Мы старались своей болтовней загнать страх вглубь. Но это не особенно получалось. Страшно! Очень страшно! Во рту пересохло. Липкий пот стекал со лба, струился по груди и между лопаток холодной змеей страха, доходил до брючного ремня и растекался по пояснице. Нервы на пределе, каждая клеточка кожи приготовилась к боли. Господи! Дай мне, дай нам силы! Ведь ни за хрен собачий будут бить!
Так, надо успокоиться и не подавать вида, что тебе страшно. Вдох, выдох, медленный вдох и очень медленный выдох. Эх, сейчас бы водочки стаканяру засадить! Предлагал ведь утром Виктор! Так нет же. Воротило меня от спиртного. А так бы напились бы с утра до поросячьего визга, глядишь, и шкура целее была бы! Гуд бай, Америка!
Тем временем принесли скамейки, на краю плаца замаячила разбитая рожа Модаева. Он нес свои побои как герой, получивший их боях за Родину. Рассказывали, как некоторые сволочи побои, полученные в результате местных драк, выдавали за боевые и получали какие-то награды за это.
Сережа, судя по последним месяцам его жизни, способен на любую подлость. Глубока же ты, бездна человеческого падения!
— Похоже, что именно он будет командовать нашей экзекуцией, — пробормотал Виктор и сплюнул на землю.
— М-да. Влипли.
— Орать будем?
— А ты что, героя будешь из себя строить?
— Смотря как бить будут. Сигарета есть?
Мы закурили, впервые в жизни мы курили на плацу. Плевать на все эти условности. Когда выводили на расстрел, мы уже, в принципе, простились с жизнью, а теперь был иной расклад. Обидно! От этих побоев можно и помереть, а можно на всю жизнь остаться инвалидом… Ох, и достала меня эта песенка «Гуд бай, Америка!»
Сделав пару затяжек, я щелчком отправил окурок в кусты.
— Туши, Витька. Плац — священное место. Этому меня в училище в первый же день научили.
— Меня тоже научили. Толку-то!
Модаев вышел на середину плаца.
— Батальону построиться в каре! — проорал он.
— Интересно, а они вообще знают, что такое «каре»? — спросил я?
— Сейчас посмотрим. А тебе не все равно?
— Хочется посмотреть, как они будут строиться в каре.
— Это может стать последним, что увидишь в жизни.

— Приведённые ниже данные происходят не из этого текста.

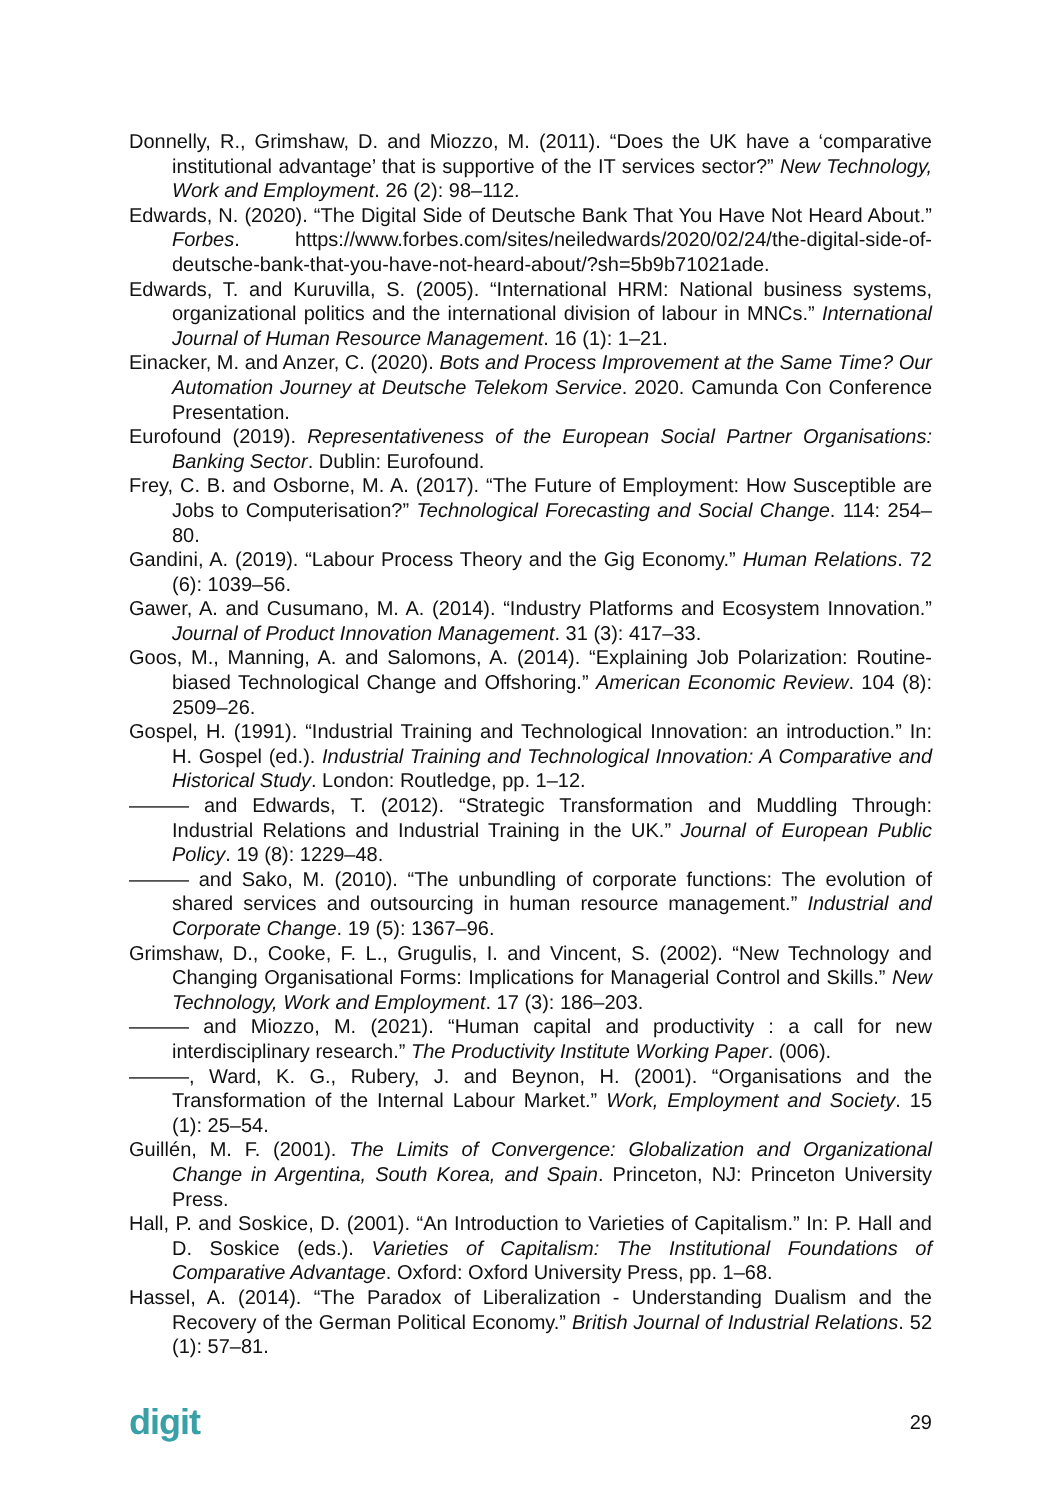Donnelly, R., Grimshaw, D. and Miozzo, M. (2011). “Does the UK have a ‘comparative institutional advantage’ that is supportive of the IT services sector?” New Technology, Work and Employment. 26 (2): 98–112.
Edwards, N. (2020). “The Digital Side of Deutsche Bank That You Have Not Heard About.” Forbes. https://www.forbes.com/sites/neiledwards/2020/02/24/the-digital-side-of-deutsche-bank-that-you-have-not-heard-about/?sh=5b9b71021ade.
Edwards, T. and Kuruvilla, S. (2005). “International HRM: National business systems, organizational politics and the international division of labour in MNCs.” International Journal of Human Resource Management. 16 (1): 1–21.
Einacker, M. and Anzer, C. (2020). Bots and Process Improvement at the Same Time? Our Automation Journey at Deutsche Telekom Service. 2020. Camunda Con Conference Presentation.
Eurofound (2019). Representativeness of the European Social Partner Organisations: Banking Sector. Dublin: Eurofound.
Frey, C. B. and Osborne, M. A. (2017). “The Future of Employment: How Susceptible are Jobs to Computerisation?” Technological Forecasting and Social Change. 114: 254–80.
Gandini, A. (2019). “Labour Process Theory and the Gig Economy.” Human Relations. 72 (6): 1039–56.
Gawer, A. and Cusumano, M. A. (2014). “Industry Platforms and Ecosystem Innovation.” Journal of Product Innovation Management. 31 (3): 417–33.
Goos, M., Manning, A. and Salomons, A. (2014). “Explaining Job Polarization: Routine-biased Technological Change and Offshoring.” American Economic Review. 104 (8): 2509–26.
Gospel, H. (1991). “Industrial Training and Technological Innovation: an introduction.” In: H. Gospel (ed.). Industrial Training and Technological Innovation: A Comparative and Historical Study. London: Routledge, pp. 1–12.
——— and Edwards, T. (2012). “Strategic Transformation and Muddling Through: Industrial Relations and Industrial Training in the UK.” Journal of European Public Policy. 19 (8): 1229–48.
——— and Sako, M. (2010). “The unbundling of corporate functions: The evolution of shared services and outsourcing in human resource management.” Industrial and Corporate Change. 19 (5): 1367–96.
Grimshaw, D., Cooke, F. L., Grugulis, I. and Vincent, S. (2002). “New Technology and Changing Organisational Forms: Implications for Managerial Control and Skills.” New Technology, Work and Employment. 17 (3): 186–203.
——— and Miozzo, M. (2021). “Human capital and productivity : a call for new interdisciplinary research.” The Productivity Institute Working Paper. (006).
———, Ward, K. G., Rubery, J. and Beynon, H. (2001). “Organisations and the Transformation of the Internal Labour Market.” Work, Employment and Society. 15 (1): 25–54.
Guillén, M. F. (2001). The Limits of Convergence: Globalization and Organizational Change in Argentina, South Korea, and Spain. Princeton, NJ: Princeton University Press.
Hall, P. and Soskice, D. (2001). “An Introduction to Varieties of Capitalism.” In: P. Hall and D. Soskice (eds.). Varieties of Capitalism: The Institutional Foundations of Comparative Advantage. Oxford: Oxford University Press, pp. 1–68.
Hassel, A. (2014). “The Paradox of Liberalization - Understanding Dualism and the Recovery of the German Political Economy.” British Journal of Industrial Relations. 52 (1): 57–81.
digit 29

— Зато повеселюсь от души.
— А потом они.
— Каждому свое. Каждый развлекается, как может!
— А ты оптимист!
На плацу тем временем творился цирк. Батальон действительно не знал, что такое каре. Не научил их этому начальник штаба.
Витя решил рискнуть. Он сделал шаг вперед и заорал во всю силу своих легких, перекрывая шум батальона:
— Батальон! Слушай мою команду! — выдержал двухсекундную паузу и продолжил: — Просто построиться! Живо! Становись! — рявкнул он.
Я понял, что он хотел сделать. Хоть и ополченцы, но они знали уже, что такое команды, и начали строиться. Сейчас главное не упустить инициативу!
— Отставить! — завизжал Модаев.
Хорошо же мы ему морду разворотили! И он лишь мог шипеть и сипеть. Батальон уже начал строиться по Витькиной команде, и предателя никто не слышал!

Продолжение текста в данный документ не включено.